Esemplare il commento di Hillel Neuer, direttore di Un Watch, anch’esso con sede a Ginevra: “Eleggere l’Arabia Saudita giudice del mondo in materia di diritti umani è come se in una città fosse nominato un piromane come capo dei vigili del fuoco”.

Tutti figli (e nipoti e pronipoti) di Confucio

Un gruppo di ricerca dell‘Università Fudan di Shanghai ha detto di aver trovato la prova genetica per dimostrare che la maggior parte delle persone che affermano di essere discendenti di Confucio provengono da un’unica linea di sangue.
Lo studio ha analizzato il Dna di decine di famiglie dello Shandong, la provincia natale del padre della cultura cinese. Disgraziatamente, dato che non è rimasta alcuna traccia del Dna dello stesso Confucio, è possibile stabilire solo che individui che proclamano di discendere dall’antico saggio hanno una linea genetica simile.

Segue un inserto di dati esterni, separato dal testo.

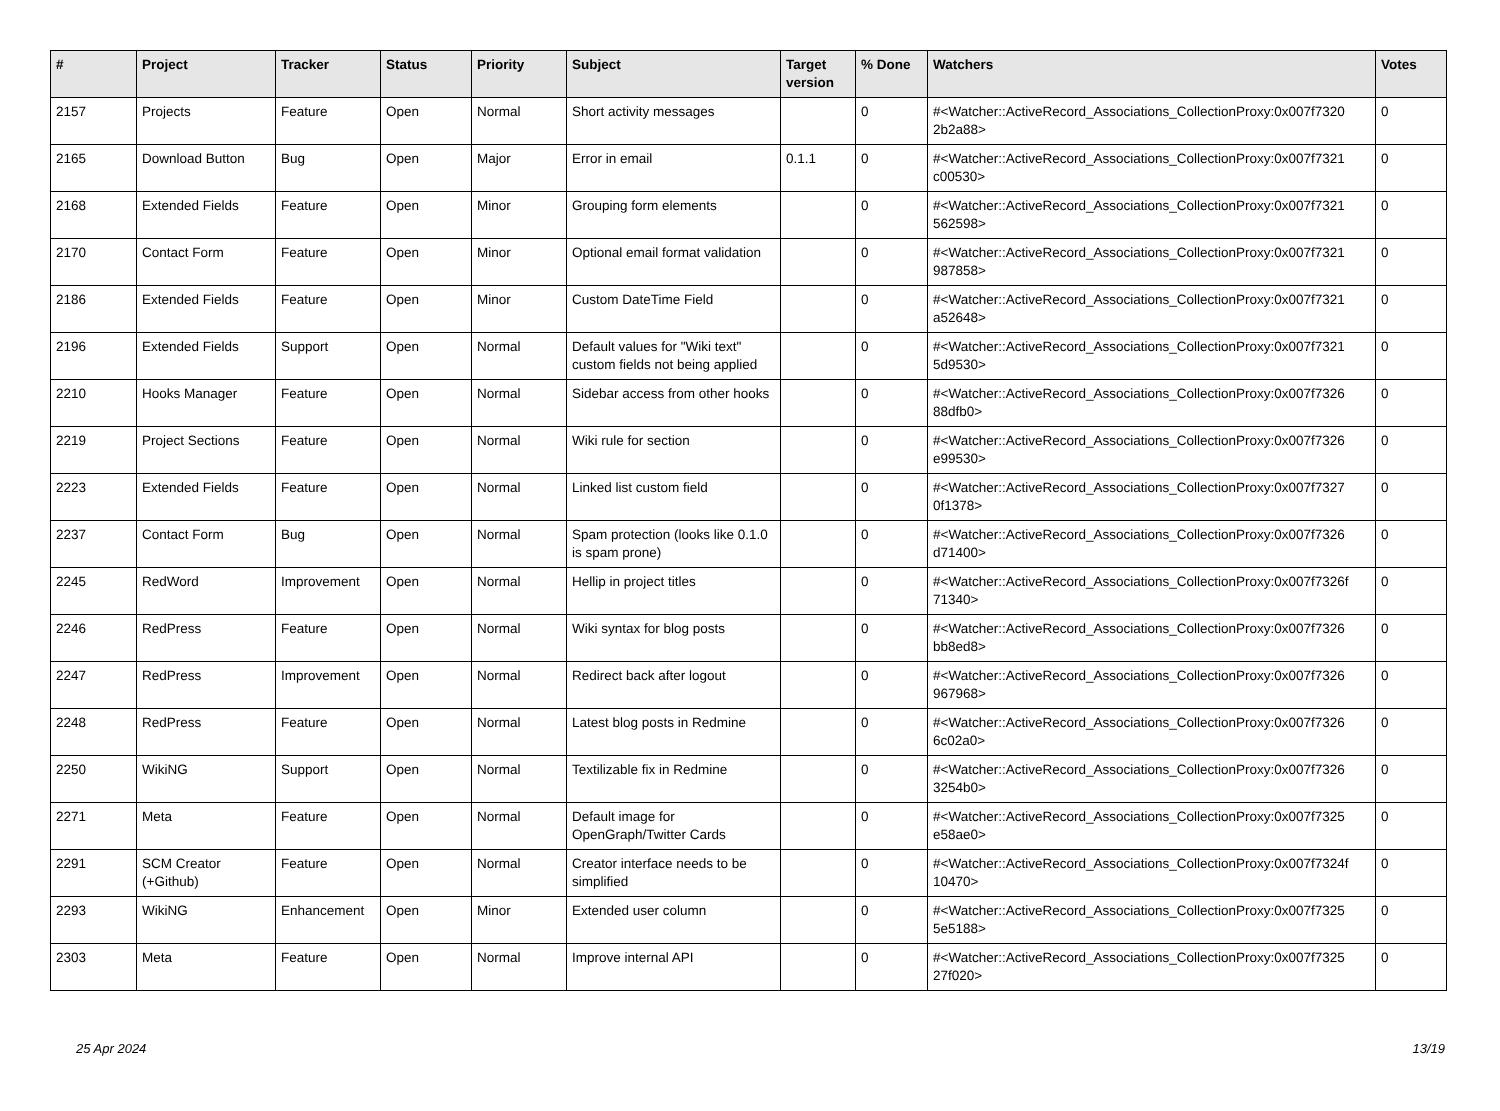| # | Project | Tracker | Status | Priority | Subject | Target version | % Done | Watchers | Votes |
| --- | --- | --- | --- | --- | --- | --- | --- | --- | --- |
| 2157 | Projects | Feature | Open | Normal | Short activity messages | | 0 | #<Watcher::ActiveRecord_Associations_CollectionProxy:0x007f7320 2b2a88> | 0 |
| 2165 | Download Button | Bug | Open | Major | Error in email | 0.1.1 | 0 | #<Watcher::ActiveRecord_Associations_CollectionProxy:0x007f7321 c00530> | 0 |
| 2168 | Extended Fields | Feature | Open | Minor | Grouping form elements | | 0 | #<Watcher::ActiveRecord_Associations_CollectionProxy:0x007f7321 562598> | 0 |
| 2170 | Contact Form | Feature | Open | Minor | Optional email format validation | | 0 | #<Watcher::ActiveRecord_Associations_CollectionProxy:0x007f7321 987858> | 0 |
| 2186 | Extended Fields | Feature | Open | Minor | Custom DateTime Field | | 0 | #<Watcher::ActiveRecord_Associations_CollectionProxy:0x007f7321 a52648> | 0 |
| 2196 | Extended Fields | Support | Open | Normal | Default values for "Wiki text" custom fields not being applied | | 0 | #<Watcher::ActiveRecord_Associations_CollectionProxy:0x007f7321 5d9530> | 0 |
| 2210 | Hooks Manager | Feature | Open | Normal | Sidebar access from other hooks | | 0 | #<Watcher::ActiveRecord_Associations_CollectionProxy:0x007f7326 88dfb0> | 0 |
| 2219 | Project Sections | Feature | Open | Normal | Wiki rule for section | | 0 | #<Watcher::ActiveRecord_Associations_CollectionProxy:0x007f7326 e99530> | 0 |
| 2223 | Extended Fields | Feature | Open | Normal | Linked list custom field | | 0 | #<Watcher::ActiveRecord_Associations_CollectionProxy:0x007f7327 0f1378> | 0 |
| 2237 | Contact Form | Bug | Open | Normal | Spam protection (looks like 0.1.0 is spam prone) | | 0 | #<Watcher::ActiveRecord_Associations_CollectionProxy:0x007f7326 d71400> | 0 |
| 2245 | RedWord | Improvement | Open | Normal | Hellip in project titles | | 0 | #<Watcher::ActiveRecord_Associations_CollectionProxy:0x007f7326f 71340> | 0 |
| 2246 | RedPress | Feature | Open | Normal | Wiki syntax for blog posts | | 0 | #<Watcher::ActiveRecord_Associations_CollectionProxy:0x007f7326 bb8ed8> | 0 |
| 2247 | RedPress | Improvement | Open | Normal | Redirect back after logout | | 0 | #<Watcher::ActiveRecord_Associations_CollectionProxy:0x007f7326 967968> | 0 |
| 2248 | RedPress | Feature | Open | Normal | Latest blog posts in Redmine | | 0 | #<Watcher::ActiveRecord_Associations_CollectionProxy:0x007f7326 6c02a0> | 0 |
| 2250 | WikiNG | Support | Open | Normal | Textilizable fix in Redmine | | 0 | #<Watcher::ActiveRecord_Associations_CollectionProxy:0x007f7326 3254b0> | 0 |
| 2271 | Meta | Feature | Open | Normal | Default image for OpenGraph/Twitter Cards | | 0 | #<Watcher::ActiveRecord_Associations_CollectionProxy:0x007f7325 e58ae0> | 0 |
| 2291 | SCM Creator (+Github) | Feature | Open | Normal | Creator interface needs to be simplified | | 0 | #<Watcher::ActiveRecord_Associations_CollectionProxy:0x007f7324f 10470> | 0 |
| 2293 | WikiNG | Enhancement | Open | Minor | Extended user column | | 0 | #<Watcher::ActiveRecord_Associations_CollectionProxy:0x007f7325 5e5188> | 0 |
| 2303 | Meta | Feature | Open | Normal | Improve internal API | | 0 | #<Watcher::ActiveRecord_Associations_CollectionProxy:0x007f7325 27f020> | 0 |
25 Apr 2024 13/19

Nei secoli, i presunti discendenti di Confucio hanno sempre avuto onori e favori nell’ambito della società cinese, pratica poi interrotta con il rovesciamento della dinastia Qing e l’instaurazione della repubblica nel 1911. Il vecchio “maestro Kong” se l’è passata ancor peggio in epoca maoista, quando era giudicato il principale colpevole del “vecchiume” di cui era intrisa la società cinese.
Tuttavia, negli ultimi anni, il vuoto morale lasciato dalla fine del maoismo ha indotto la leadership di Pechino a riscoprire l’antico insegnamento del maestro e gli istituti Confucio proliferano in tutto il mondo come “longa manus” della cultura (e del soft power) cinese.